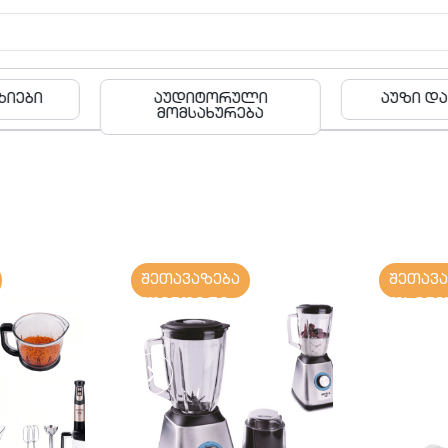
რული
აუზი და ფიტნესი
ბა
რება
შეთავაზება
შეთავ
ბლენდერი
ბოსტნე
საჭრელ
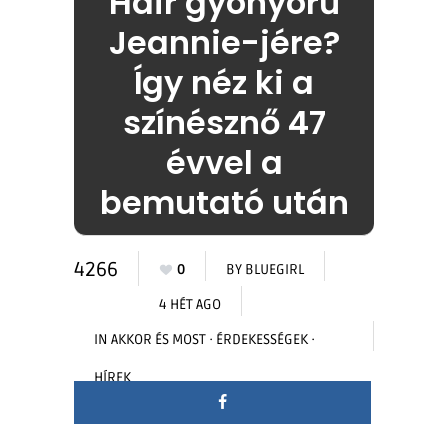
Hair gyönyörű
Jeannie-jére?
Így néz ki a
színésznő 47
évvel a
bemutató után
4266
0
BY
BLUEGIRL
4 HÉT AGO
IN
AKKOR ÉS MOST
·
ÉRDEKESSÉGEK
·
HÍREK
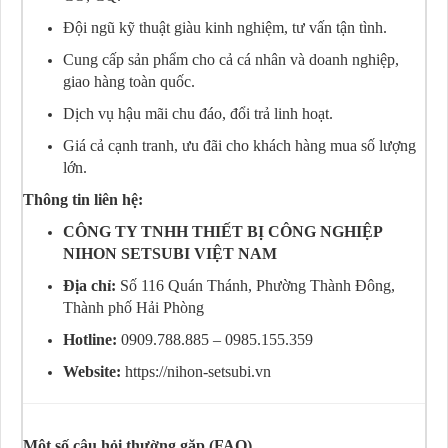
Đội ngũ kỹ thuật giàu kinh nghiệm, tư vấn tận tình.
Cung cấp sản phẩm cho cả cá nhân và doanh nghiệp,
giao hàng toàn quốc.
Dịch vụ hậu mãi chu đáo, đổi trả linh hoạt.
Giá cả cạnh tranh, ưu đãi cho khách hàng mua số lượng
lớn.
Thông tin liên hệ:
CÔNG TY TNHH THIẾT BỊ CÔNG NGHIỆP
NIHON SETSUBI VIỆT NAM
Địa chỉ:
Số 116 Quán Thánh, Phường Thành Đông,
Thành phố Hải Phòng
Hotline:
0909.788.885 – 0985.155.359
Website:
https://nihon-setsubi.vn
Một số câu hỏi thường gặp (FAQ)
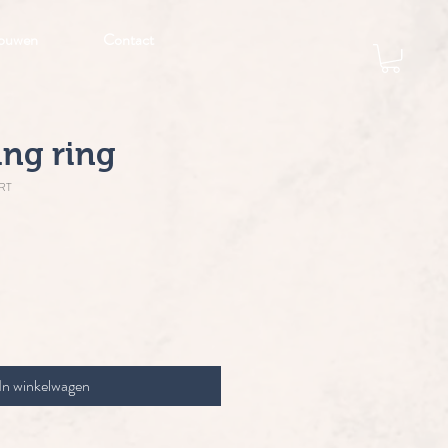
ouwen
Contact
ing ring
RT
s
In winkelwagen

****************

# WHAT IS NEEDED:
Reproduce verbatim the lines of the data from the line containing "Hair gyönyörű" through the final line of the data, including both ends. Omit the pictures from your answer.

# WORKED SOLUTION:
Hair gyönyörű
Jeannie-jére?
Így néz ki a
színésznő 47
évvel a
bemutató után
4266
0
BY
BLUEGIRL
4 HÉT AGO
IN
AKKOR ÉS MOST
·
ÉRDEKESSÉGEK
·
HÍREK
Đội ngũ kỹ thuật giàu kinh nghiệm, tư vấn tận tình.
Cung cấp sản phẩm cho cả cá nhân và doanh nghiệp,
giao hàng toàn quốc.
Dịch vụ hậu mãi chu đáo, đổi trả linh hoạt.
Giá cả cạnh tranh, ưu đãi cho khách hàng mua số lượng
lớn.
Thông tin liên hệ:
CÔNG TY TNHH THIẾT BỊ CÔNG NGHIỆP
NIHON SETSUBI VIỆT NAM
Địa chỉ:
Số 116 Quán Thánh, Phường Thành Đông,
Thành phố Hải Phòng
Hotline:
0909.788.885 – 0985.155.359
Website:
https://nihon-setsubi.vn
Một số câu hỏi thường gặp (FAQ)
ouwen
Contact
ing ring
RT
s
In winkelwagen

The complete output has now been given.